What you are asked to do:
A line below contains "X026299Y002944D01*", and a later one contains "X006254Y021038D01*". Repeat both, with every line between them, exactly.

Material to process:
---
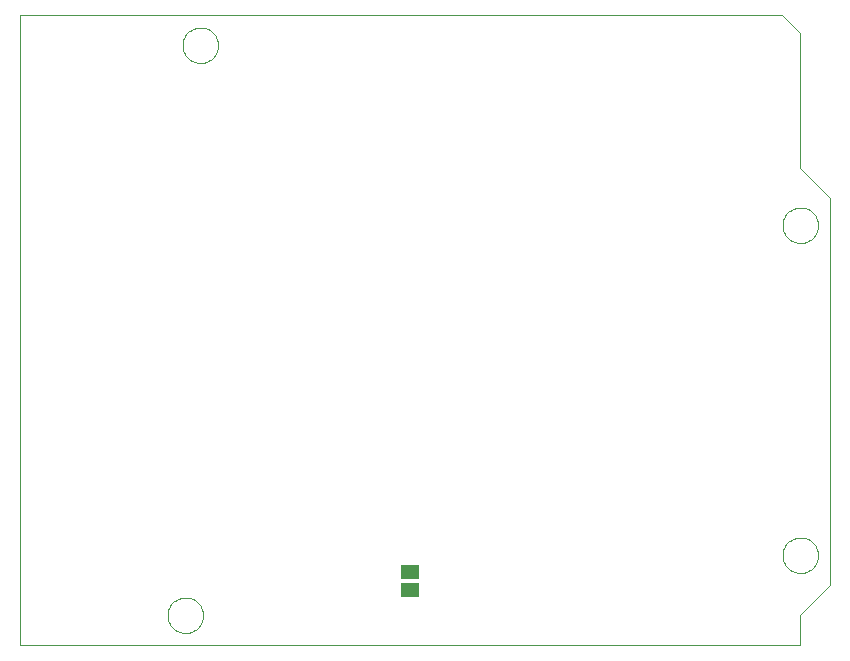
<source format=gbp>
G75*
G70*
%OFA0B0*%
%FSLAX24Y24*%
%IPPOS*%
%LPD*%
%AMOC8*
5,1,8,0,0,1.08239X$1,22.5*
%
%ADD10C,0.0000*%
%ADD11R,0.0630X0.0460*%
D10*
X000500Y000500D02*
X000500Y021500D01*
X025900Y021500D01*
X026500Y020900D01*
X026500Y016400D01*
X027500Y015400D01*
X027500Y002500D01*
X026500Y001500D01*
X026500Y000500D01*
X000500Y000500D01*
X005409Y001500D02*
X005411Y001548D01*
X005417Y001596D01*
X005427Y001643D01*
X005440Y001689D01*
X005458Y001734D01*
X005478Y001778D01*
X005503Y001820D01*
X005531Y001859D01*
X005561Y001896D01*
X005595Y001930D01*
X005632Y001962D01*
X005670Y001991D01*
X005711Y002016D01*
X005754Y002038D01*
X005799Y002056D01*
X005845Y002070D01*
X005892Y002081D01*
X005940Y002088D01*
X005988Y002091D01*
X006036Y002090D01*
X006084Y002085D01*
X006132Y002076D01*
X006178Y002064D01*
X006223Y002047D01*
X006267Y002027D01*
X006309Y002004D01*
X006349Y001977D01*
X006387Y001947D01*
X006422Y001914D01*
X006454Y001878D01*
X006484Y001840D01*
X006510Y001799D01*
X006532Y001756D01*
X006552Y001712D01*
X006567Y001667D01*
X006579Y001620D01*
X006587Y001572D01*
X006591Y001524D01*
X006591Y001476D01*
X006587Y001428D01*
X006579Y001380D01*
X006567Y001333D01*
X006552Y001288D01*
X006532Y001244D01*
X006510Y001201D01*
X006484Y001160D01*
X006454Y001122D01*
X006422Y001086D01*
X006387Y001053D01*
X006349Y001023D01*
X006309Y000996D01*
X006267Y000973D01*
X006223Y000953D01*
X006178Y000936D01*
X006132Y000924D01*
X006084Y000915D01*
X006036Y000910D01*
X005988Y000909D01*
X005940Y000912D01*
X005892Y000919D01*
X005845Y000930D01*
X005799Y000944D01*
X005754Y000962D01*
X005711Y000984D01*
X005670Y001009D01*
X005632Y001038D01*
X005595Y001070D01*
X005561Y001104D01*
X005531Y001141D01*
X005503Y001180D01*
X005478Y001222D01*
X005458Y001266D01*
X005440Y001311D01*
X005427Y001357D01*
X005417Y001404D01*
X005411Y001452D01*
X005409Y001500D01*
X025909Y003500D02*
X025911Y003548D01*
X025917Y003596D01*
X025927Y003643D01*
X025940Y003689D01*
X025958Y003734D01*
X025978Y003778D01*
X026003Y003820D01*
X026031Y003859D01*
X026061Y003896D01*
X026095Y003930D01*
X026132Y003962D01*
X026170Y003991D01*
X026211Y004016D01*
X026254Y004038D01*
X026299Y004056D01*
X026345Y004070D01*
X026392Y004081D01*
X026440Y004088D01*
X026488Y004091D01*
X026536Y004090D01*
X026584Y004085D01*
X026632Y004076D01*
X026678Y004064D01*
X026723Y004047D01*
X026767Y004027D01*
X026809Y004004D01*
X026849Y003977D01*
X026887Y003947D01*
X026922Y003914D01*
X026954Y003878D01*
X026984Y003840D01*
X027010Y003799D01*
X027032Y003756D01*
X027052Y003712D01*
X027067Y003667D01*
X027079Y003620D01*
X027087Y003572D01*
X027091Y003524D01*
X027091Y003476D01*
X027087Y003428D01*
X027079Y003380D01*
X027067Y003333D01*
X027052Y003288D01*
X027032Y003244D01*
X027010Y003201D01*
X026984Y003160D01*
X026954Y003122D01*
X026922Y003086D01*
X026887Y003053D01*
X026849Y003023D01*
X026809Y002996D01*
X026767Y002973D01*
X026723Y002953D01*
X026678Y002936D01*
X026632Y002924D01*
X026584Y002915D01*
X026536Y002910D01*
X026488Y002909D01*
X026440Y002912D01*
X026392Y002919D01*
X026345Y002930D01*
X026299Y002944D01*
X026254Y002962D01*
X026211Y002984D01*
X026170Y003009D01*
X026132Y003038D01*
X026095Y003070D01*
X026061Y003104D01*
X026031Y003141D01*
X026003Y003180D01*
X025978Y003222D01*
X025958Y003266D01*
X025940Y003311D01*
X025927Y003357D01*
X025917Y003404D01*
X025911Y003452D01*
X025909Y003500D01*
X025909Y014500D02*
X025911Y014548D01*
X025917Y014596D01*
X025927Y014643D01*
X025940Y014689D01*
X025958Y014734D01*
X025978Y014778D01*
X026003Y014820D01*
X026031Y014859D01*
X026061Y014896D01*
X026095Y014930D01*
X026132Y014962D01*
X026170Y014991D01*
X026211Y015016D01*
X026254Y015038D01*
X026299Y015056D01*
X026345Y015070D01*
X026392Y015081D01*
X026440Y015088D01*
X026488Y015091D01*
X026536Y015090D01*
X026584Y015085D01*
X026632Y015076D01*
X026678Y015064D01*
X026723Y015047D01*
X026767Y015027D01*
X026809Y015004D01*
X026849Y014977D01*
X026887Y014947D01*
X026922Y014914D01*
X026954Y014878D01*
X026984Y014840D01*
X027010Y014799D01*
X027032Y014756D01*
X027052Y014712D01*
X027067Y014667D01*
X027079Y014620D01*
X027087Y014572D01*
X027091Y014524D01*
X027091Y014476D01*
X027087Y014428D01*
X027079Y014380D01*
X027067Y014333D01*
X027052Y014288D01*
X027032Y014244D01*
X027010Y014201D01*
X026984Y014160D01*
X026954Y014122D01*
X026922Y014086D01*
X026887Y014053D01*
X026849Y014023D01*
X026809Y013996D01*
X026767Y013973D01*
X026723Y013953D01*
X026678Y013936D01*
X026632Y013924D01*
X026584Y013915D01*
X026536Y013910D01*
X026488Y013909D01*
X026440Y013912D01*
X026392Y013919D01*
X026345Y013930D01*
X026299Y013944D01*
X026254Y013962D01*
X026211Y013984D01*
X026170Y014009D01*
X026132Y014038D01*
X026095Y014070D01*
X026061Y014104D01*
X026031Y014141D01*
X026003Y014180D01*
X025978Y014222D01*
X025958Y014266D01*
X025940Y014311D01*
X025927Y014357D01*
X025917Y014404D01*
X025911Y014452D01*
X025909Y014500D01*
X005909Y020500D02*
X005911Y020548D01*
X005917Y020596D01*
X005927Y020643D01*
X005940Y020689D01*
X005958Y020734D01*
X005978Y020778D01*
X006003Y020820D01*
X006031Y020859D01*
X006061Y020896D01*
X006095Y020930D01*
X006132Y020962D01*
X006170Y020991D01*
X006211Y021016D01*
X006254Y021038D01*
X006299Y021056D01*
X006345Y021070D01*
X006392Y021081D01*
X006440Y021088D01*
X006488Y021091D01*
X006536Y021090D01*
X006584Y021085D01*
X006632Y021076D01*
X006678Y021064D01*
X006723Y021047D01*
X006767Y021027D01*
X006809Y021004D01*
X006849Y020977D01*
X006887Y020947D01*
X006922Y020914D01*
X006954Y020878D01*
X006984Y020840D01*
X007010Y020799D01*
X007032Y020756D01*
X007052Y020712D01*
X007067Y020667D01*
X007079Y020620D01*
X007087Y020572D01*
X007091Y020524D01*
X007091Y020476D01*
X007087Y020428D01*
X007079Y020380D01*
X007067Y020333D01*
X007052Y020288D01*
X007032Y020244D01*
X007010Y020201D01*
X006984Y020160D01*
X006954Y020122D01*
X006922Y020086D01*
X006887Y020053D01*
X006849Y020023D01*
X006809Y019996D01*
X006767Y019973D01*
X006723Y019953D01*
X006678Y019936D01*
X006632Y019924D01*
X006584Y019915D01*
X006536Y019910D01*
X006488Y019909D01*
X006440Y019912D01*
X006392Y019919D01*
X006345Y019930D01*
X006299Y019944D01*
X006254Y019962D01*
X006211Y019984D01*
X006170Y020009D01*
X006132Y020038D01*
X006095Y020070D01*
X006061Y020104D01*
X006031Y020141D01*
X006003Y020180D01*
X005978Y020222D01*
X005958Y020266D01*
X005940Y020311D01*
X005927Y020357D01*
X005917Y020404D01*
X005911Y020452D01*
X005909Y020500D01*
D11*
X013500Y002925D03*
X013500Y002325D03*
M02*

</source>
---
Task output:
X026299Y002944D01*
X026254Y002962D01*
X026211Y002984D01*
X026170Y003009D01*
X026132Y003038D01*
X026095Y003070D01*
X026061Y003104D01*
X026031Y003141D01*
X026003Y003180D01*
X025978Y003222D01*
X025958Y003266D01*
X025940Y003311D01*
X025927Y003357D01*
X025917Y003404D01*
X025911Y003452D01*
X025909Y003500D01*
X025909Y014500D02*
X025911Y014548D01*
X025917Y014596D01*
X025927Y014643D01*
X025940Y014689D01*
X025958Y014734D01*
X025978Y014778D01*
X026003Y014820D01*
X026031Y014859D01*
X026061Y014896D01*
X026095Y014930D01*
X026132Y014962D01*
X026170Y014991D01*
X026211Y015016D01*
X026254Y015038D01*
X026299Y015056D01*
X026345Y015070D01*
X026392Y015081D01*
X026440Y015088D01*
X026488Y015091D01*
X026536Y015090D01*
X026584Y015085D01*
X026632Y015076D01*
X026678Y015064D01*
X026723Y015047D01*
X026767Y015027D01*
X026809Y015004D01*
X026849Y014977D01*
X026887Y014947D01*
X026922Y014914D01*
X026954Y014878D01*
X026984Y014840D01*
X027010Y014799D01*
X027032Y014756D01*
X027052Y014712D01*
X027067Y014667D01*
X027079Y014620D01*
X027087Y014572D01*
X027091Y014524D01*
X027091Y014476D01*
X027087Y014428D01*
X027079Y014380D01*
X027067Y014333D01*
X027052Y014288D01*
X027032Y014244D01*
X027010Y014201D01*
X026984Y014160D01*
X026954Y014122D01*
X026922Y014086D01*
X026887Y014053D01*
X026849Y014023D01*
X026809Y013996D01*
X026767Y013973D01*
X026723Y013953D01*
X026678Y013936D01*
X026632Y013924D01*
X026584Y013915D01*
X026536Y013910D01*
X026488Y013909D01*
X026440Y013912D01*
X026392Y013919D01*
X026345Y013930D01*
X026299Y013944D01*
X026254Y013962D01*
X026211Y013984D01*
X026170Y014009D01*
X026132Y014038D01*
X026095Y014070D01*
X026061Y014104D01*
X026031Y014141D01*
X026003Y014180D01*
X025978Y014222D01*
X025958Y014266D01*
X025940Y014311D01*
X025927Y014357D01*
X025917Y014404D01*
X025911Y014452D01*
X025909Y014500D01*
X005909Y020500D02*
X005911Y020548D01*
X005917Y020596D01*
X005927Y020643D01*
X005940Y020689D01*
X005958Y020734D01*
X005978Y020778D01*
X006003Y020820D01*
X006031Y020859D01*
X006061Y020896D01*
X006095Y020930D01*
X006132Y020962D01*
X006170Y020991D01*
X006211Y021016D01*
X006254Y021038D01*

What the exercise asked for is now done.